## The records
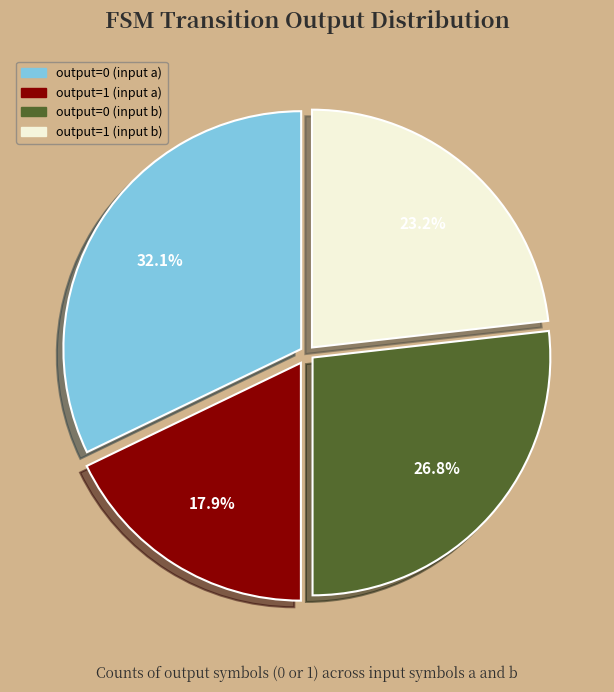

Which has a higher value, output=0 (input a) or output=1 (input b)?

output=0 (input a)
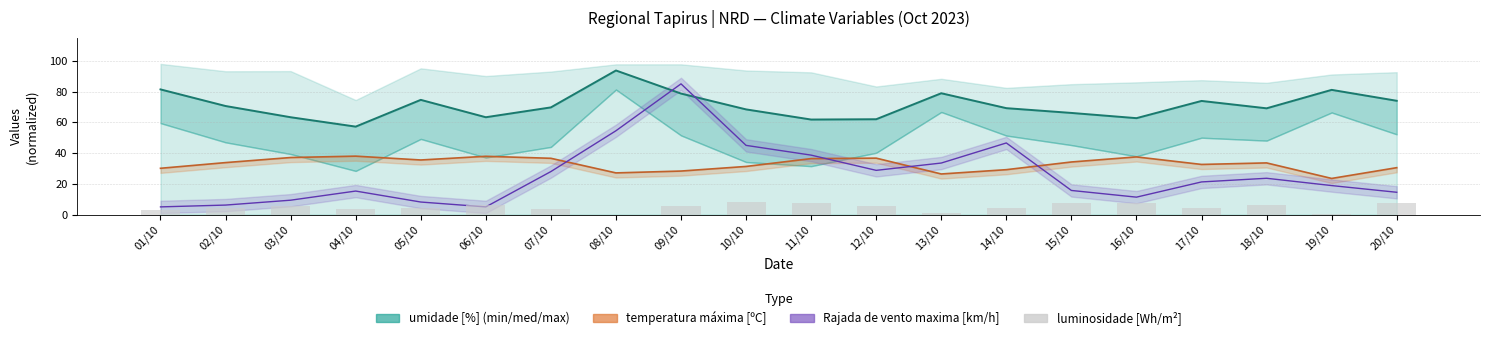

At which label does the data first exceed 5?

03/10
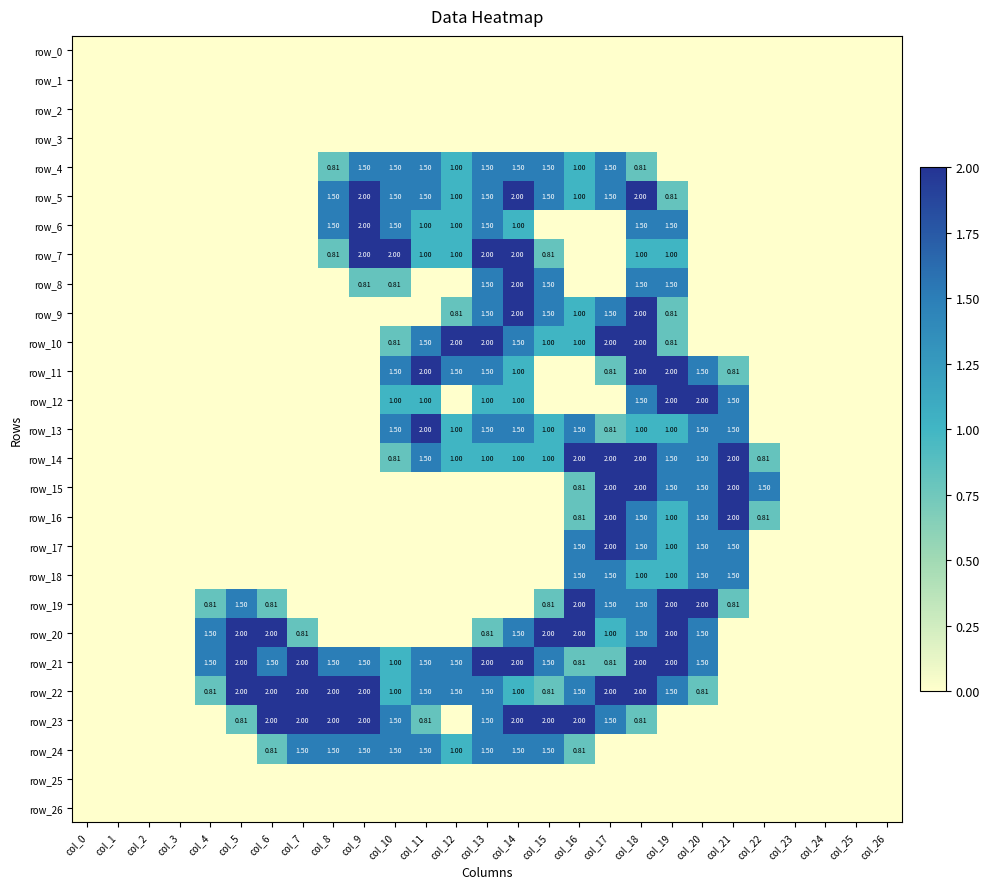

Which category has the lowest value in the row_16 series?

col_0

## Problem to solve
Copy out the text of all the records above word for word, keeping every line in its original order. Leave the pictures out of your copy.

## Result
Which has a higher value, output=0 (input a) or output=1 (input b)?

output=0 (input a)

At which label does the data first exceed 5?

03/10

Which category has the lowest value in the row_16 series?

col_0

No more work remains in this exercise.